Harnessing the power of light to see and treat breast cancer (DoD) 

Principal Investigator: Nimmi Ramanujam
9/01/09 -- 08/31/2015
$2,854,824 total costs

My goal is to design and develop novel optical strategies to make current treatments for breast cancer faster and more effective, thereby reducing over- or under-treatment and the time and cost burden associated with it. To achieve this, I will leverage optically detectable biomarkers that report on the physiological, metabolic, molecular and morphological state of the cancer, with novel technologies being developed by our team. These tools will have the flexibility to be implemented during surgery (lumpectomies) or at the time of image-guided percutaneous biopsy. In the context of intra-operative margin assessment, optical bands of light will rapidly image the micro-environment in tumor margins. If a margin(s) is found to be positive, the surgeon can go back and take additional shavings to ensure that the tumor has been completely removed, or otherwise complete the procedure, obviating the need for a more invasive repeat surgery. In the context of image-guided percutaneous biopsy, a thin optical fiber that fits into a fine needle aspiration needle for example, which when in contact with the tumor inside the breast can diagnose cancer, assist in prognosis or predict the most effective therapy.
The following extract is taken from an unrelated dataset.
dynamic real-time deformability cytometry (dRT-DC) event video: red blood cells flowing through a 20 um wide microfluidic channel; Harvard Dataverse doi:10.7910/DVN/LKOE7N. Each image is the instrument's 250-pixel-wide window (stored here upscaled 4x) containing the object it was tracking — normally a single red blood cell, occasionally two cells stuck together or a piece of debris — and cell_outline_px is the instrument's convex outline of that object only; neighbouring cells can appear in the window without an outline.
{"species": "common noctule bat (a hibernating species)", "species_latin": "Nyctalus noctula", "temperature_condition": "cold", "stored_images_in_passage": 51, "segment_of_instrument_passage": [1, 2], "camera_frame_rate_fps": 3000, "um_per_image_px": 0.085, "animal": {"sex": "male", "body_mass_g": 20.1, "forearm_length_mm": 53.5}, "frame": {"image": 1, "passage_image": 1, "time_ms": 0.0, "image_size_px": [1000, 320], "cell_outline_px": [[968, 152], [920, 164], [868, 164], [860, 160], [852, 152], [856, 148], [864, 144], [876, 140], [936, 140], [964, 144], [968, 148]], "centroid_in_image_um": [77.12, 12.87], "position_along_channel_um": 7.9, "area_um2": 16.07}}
Objective/Hypothesis:  Our objective is to exploit the wealth of physiological, metabolic, morphological and molecular sources of optical contrast to develop novel strategies that focus on two breast cancer applications: tumor margin assessment and prediction of response to neo-adjuvant therapy. The specific aims are:

Aim 1: Optical imaging of margin morphology on breast lumpectomy specimens: To evaluate the role of wide-field imaging (coverage) and high-resolution interrogation (localization) of breast margin morphology to guide surgical resection intra-operatively and pathologic assessment of the tumor margin post-operatively.

Aim 2: Optical quantitative biology of different sub-types of breast cancer: To investigate biomarkers of oxygenation, carotenoids (-carotene) and ECM proteins (collagen) in human breast cancer stratified by tumor sub-type and receptor status and their association with neo-adjuvant chemotherapy response.

Aim 3: Optical quantitative biology to assess therapy response in different sub-types of breast cancer: To investigate biomarkers of oxygenation and ECM proteins (collagen and αvβ3 expression) in rodent breast cancer stratified by tumor sub-type, receptor status and metastatic potential in response to targeted and chemotherapies.

Light-based technologies will potentially advance our understanding of cancer in a non-destructive manner, which will not only benefit the development of effective detection strategies, but it can help elucidate the biology of this very heterogeneous and complex disease in its native micro-environment, i.e., the breast. According to the American Cancer Society, the mortality from breast cancer is decreasing due to earlier detection with improved imaging techniques and due to the use of targeted neo-adjuvant agents. Surgical excision is becoming a key element in the treatment of this disease and it is only through an effective primary excision that the surgeon can contribute to a reduction in recurrence. As the use of neo-adjuvant therapies increases, the number of women eligible for BCS will also increase.  An intra-operative tool to assure complete excision of the residual tumor, including DCIS is essential to prevent re-excision in women undergoing surgery for their primary tumor and those who have just completed their therapy. On average, a staggering four out of ten women return for a re-excision surgery. We believe that the optical strategies we have proposed, in particular a combination of wide-field and high-resolution imaging will maximally exploit differences reflected in the tumor micro-environment to assure complete removal of the tumor margins at the time of the first surgery, thereby making a significant impact on current re-excision rates.

We believe that being able to rapidly and quantitatively assess biomarkers of oxygenation as well as other optical biomarkers of tumor biology within its native micro-environment at the time of diagnosis could have a tremendous impact on breast cancer prognosis since it is generally agreed that tumor hypoxia is an independent and adverse indicator of breast tumor prognosis.  Given the strong inverse association between oxygenation and therapy outcome, the optically based approach may prove to be a valuable predictive tool for choosing the most effective cancer therapies. With these tools, clinicians and clinical researchers can get a better understanding of this disease and how it might react to a drug. Understanding how these parameters are modulated by therapy in drug-resistant and metastatic tumors will directly benefit basic science researchers who could use it as an informed approach to study tumor biology and to assay the effect of novel therapeutic agents in vivo.


Two-photon imaging was used to observe 2-NBDG uptake in 4T1-RFP murine cancer cells at several timepoints after hypoxic stress. Each image features an area 500 x 500 microns.

Hyperspectral window chamber imaging of tumor RFP expression, hemoglobin saturation in blood vessels and 2-NBDG uptake at 20 minutes after injection. All images were acquired post-stress.